Inflation is the rise in the prices of goods over a period. When the condition of inflation occurs in an economy, it minimises your power to buy goods and services. Inflation is the increase in the prices of an economy for a specified time.
Every time the prices in an economy increase, every currency unit buys comparatively lesser goods and services. Also, hyperinflation directly affects the purchasing power of consumers.
What is Hyperinflation?
- Hyperinflation, or rising inflation, is when the prices of goods and services increase uncontrollably in an economy for a defined period.
- Out-of-control inflation is the next stage of inflation which requires rapid solutions.

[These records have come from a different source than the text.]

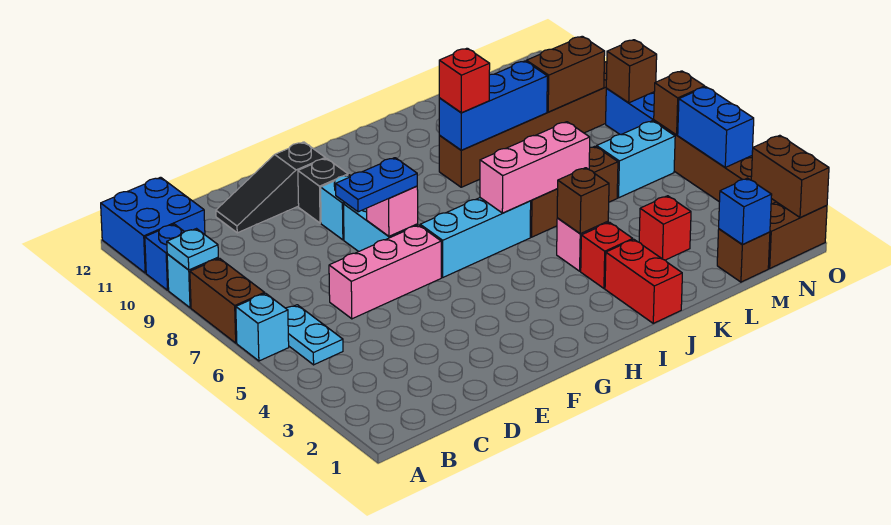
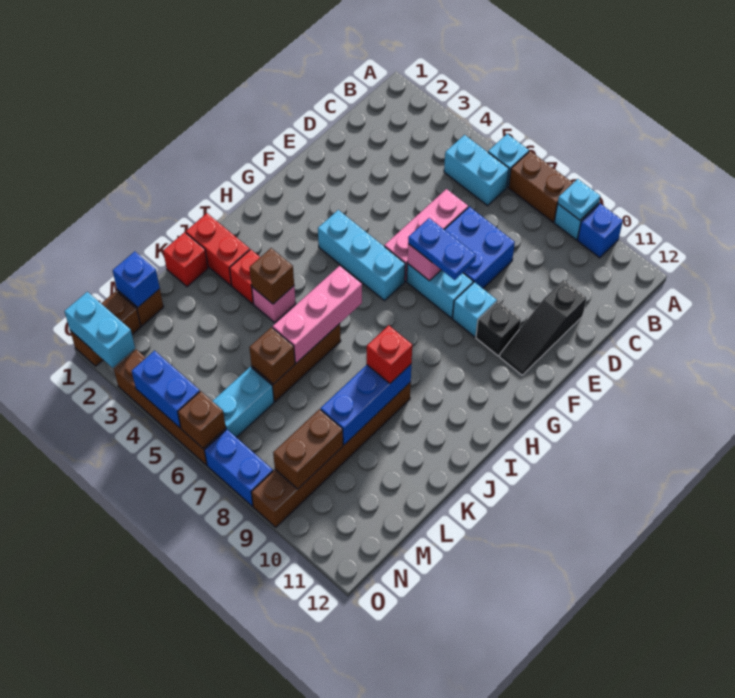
blue brick A11:B12 level 1 -> blue brick D7:E8 level 1
cyan plate B5:B6 level 1 -> cyan brick B5:B6 level 1
black slope D11:F11 level 1 top F -> black slope D11:F11 level 1 top D
blue plate E7:F7 level 3 -> blue plate F7:F8 level 3
cyan brick G6:I6 level 1 -> cyan brick G4:G6 level 1
red brick L3 level 1 -> red brick K1 level 1
brown brick O1:O2 level 2 -> cyan brick O1:O2 level 2
brown brick O8 level 2 -> brown brick L6 level 2

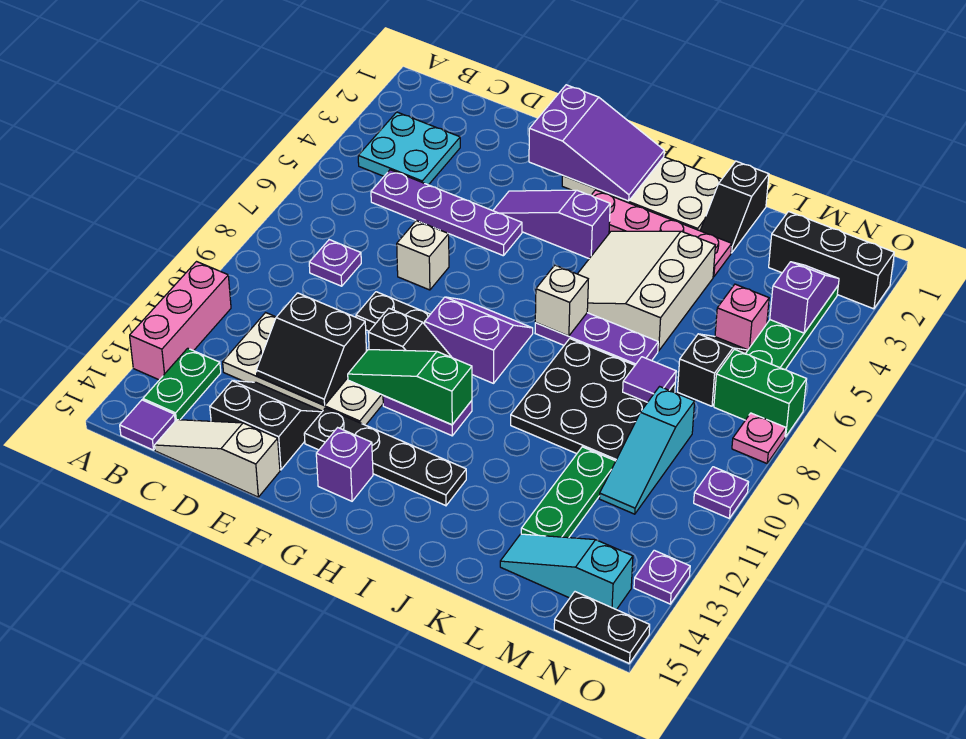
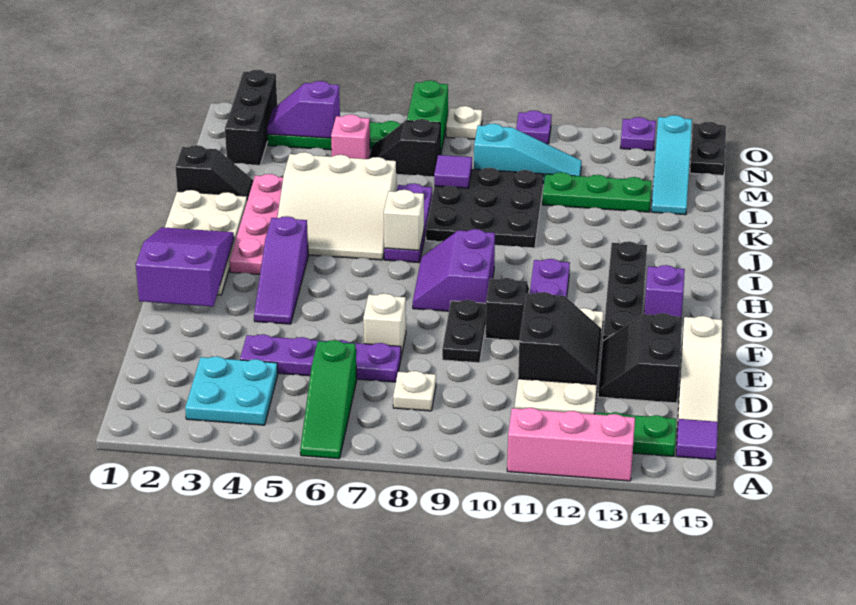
purple plate C5:F5 level 1 -> purple plate D4:D7 level 1
purple plate C8 level 1 -> white plate C8 level 1
green slope F11:H11 level 2 top H -> green slope A6:C6 level 1 top C
pink plate O8 level 1 -> white plate O8 level 1

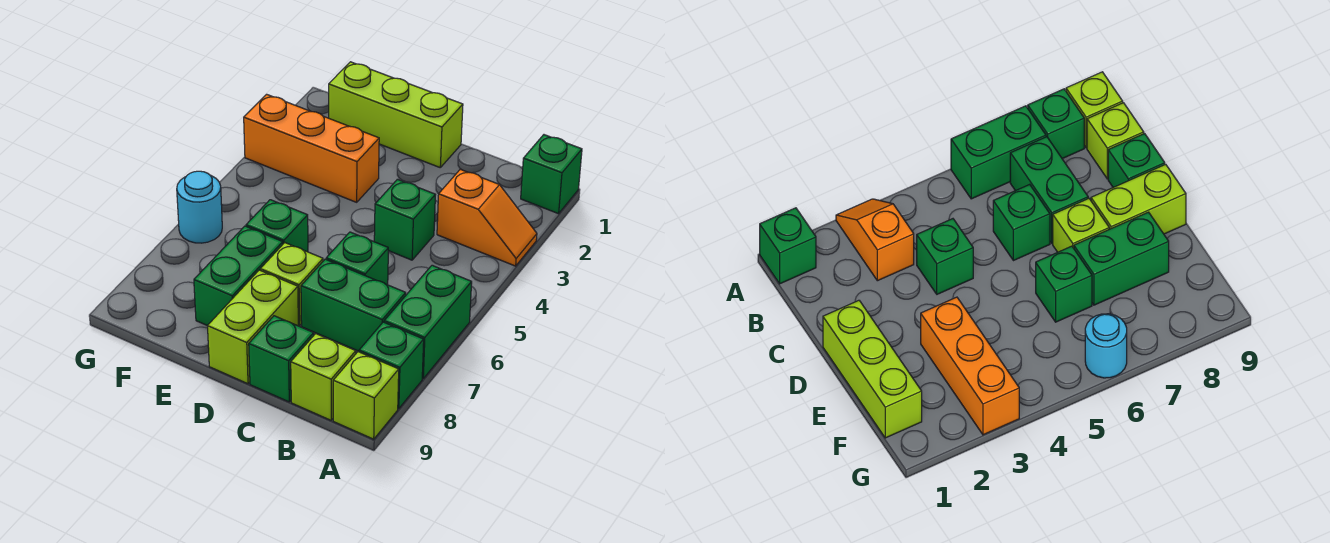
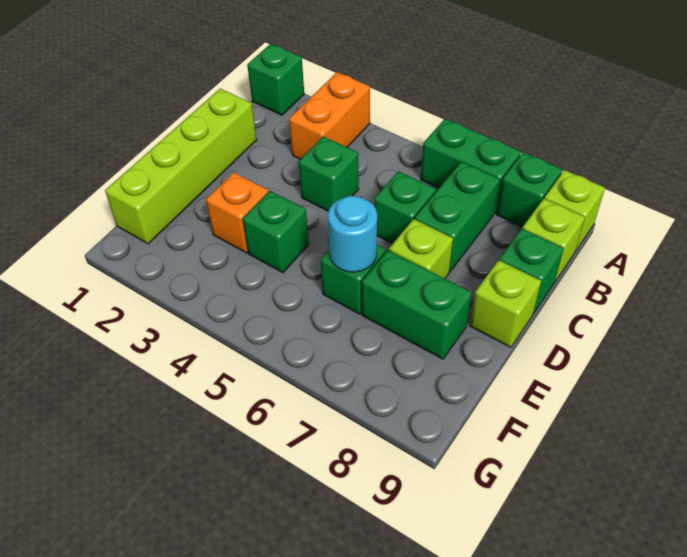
orange slope A3:B3 level 1 top B -> orange brick A3:B3 level 1
lime brick D1:F1 level 1 -> lime brick C1:F1 level 1
lime brick D8:D9 level 1 -> lime brick D9 level 1
orange brick E3:G3 level 1 -> orange brick E3 level 1
none -> green brick E4 level 1
cyan round brick G6 level 1 -> cyan round brick E6 level 2

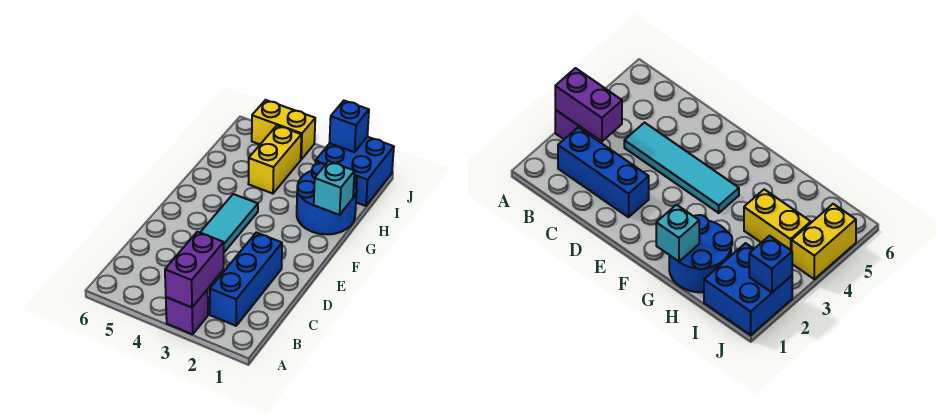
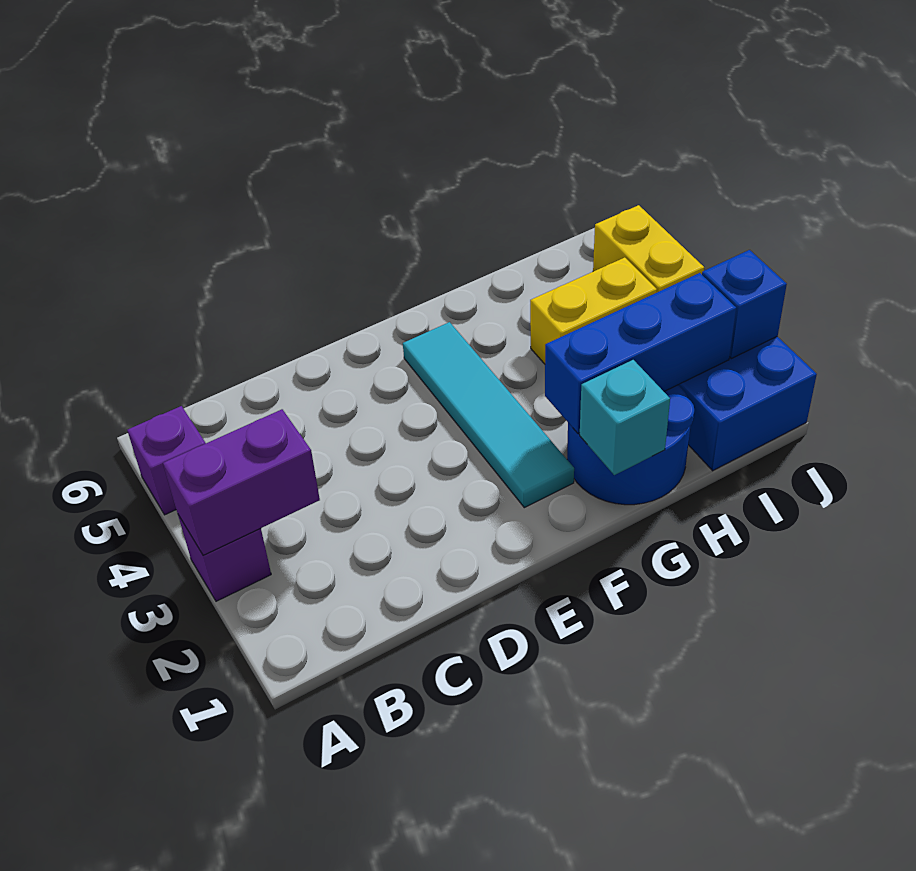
none -> purple brick A5 level 1
blue brick B2:D2 level 1 -> blue brick G2:I2 level 2
cyan tile C4:F4 level 1 -> cyan tile F2:F5 level 1

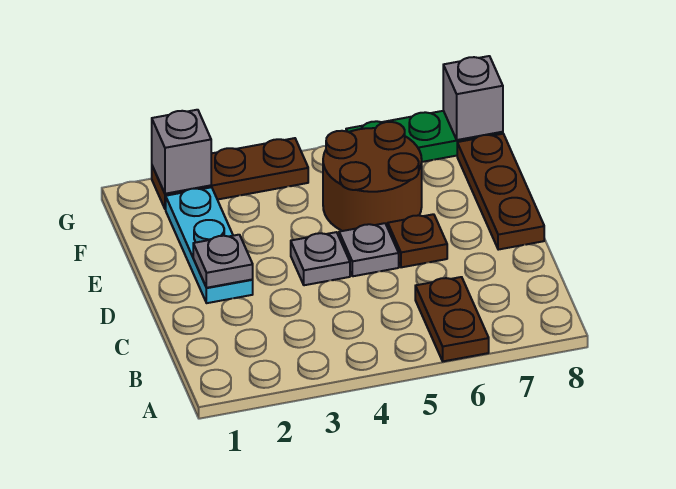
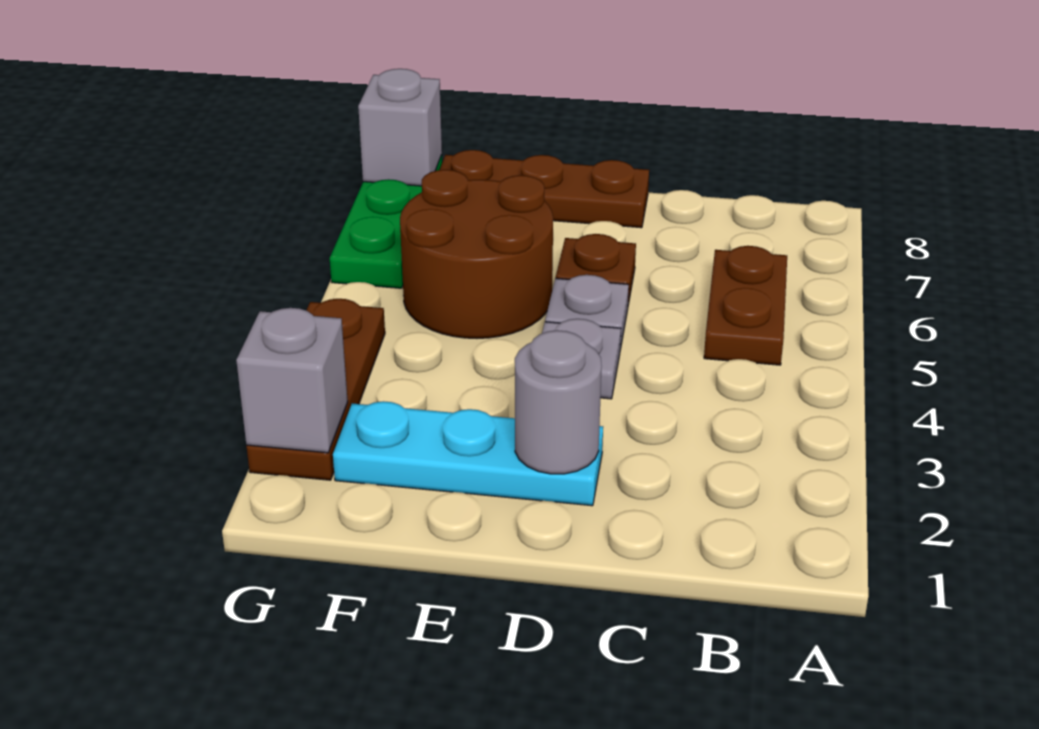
brown plate A6:B6 level 1 -> brown plate B5:B6 level 1
grey plate D2 level 2 -> grey round brick D2 level 2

- Often, inflation is known as hyperinflation when the inflation rate increases by more than 50% in a month. There are several causes of hyperinflation. These include –
Demand-pull Inflation
When the aggregate demand in the economy increases and becomes more significant, then the ability of the economy to fulfil these demands leads to demand-pull inflation. There are several causes of this type of inflation:
- Increase in the money supply in the economy
- A rise in the forex reserves
- Due to fiscal stimulus
- Government spendings
- Depreciation of rupee
- Increased borrowing
- Low unemployment rate
Cost-push Inflation
Because of the rising wages and materials, there is an increase in the prices of the end goods. Consumers often pay these costs. There are several reasons why cost-push inflation occurs in an economy. Here is the list of causes of cost-push inflation:
- Speculation and hoarding of commodities
- Fluctuation in the prices of crude oil
- Low growth in the agricultural sector
- Defects in the food supply chain
- Rise in the interest rates by RBI
- Increase in the prices of inputs
- Defects in the Supply chain
- Currency depreciation
- The rise in indirect taxes
- Food Inflation
Devaluation
Devaluation is a downward adjustment in the exchange rate of a company. It leads to a lower value for the country’s currency. If the currency gets devalued, the country’s export rate minimises, encouraging governments to go for more devalued goods.
Increased money supply
The oversupply of paper currency refers to the total money, including notes, coins, and bank accounts, in circulation in an economy. If there is an oversupply of paper currency more than the production rate, it gives rise to hyperinflation in an economy. Through Open Market Operations or OMO, the money supply increases in an economy.
Increased wages
Wages refer to the salary paid to workers on an hourly basis. If there are rising wages, businesses tend to increase the prices of the final commodity or either they have to live with low margins, which is an expectation in most cases. Hence, the condition of hyperinflation occurs in the economy.
Effects of Hyperinflation
Rising inflation is an extreme condition that essentially devalues the currency present in the foreign exchange market. As a result, the holders of these currencies tend to lower their holdings and prefer switching to other and stable currencies present in the market.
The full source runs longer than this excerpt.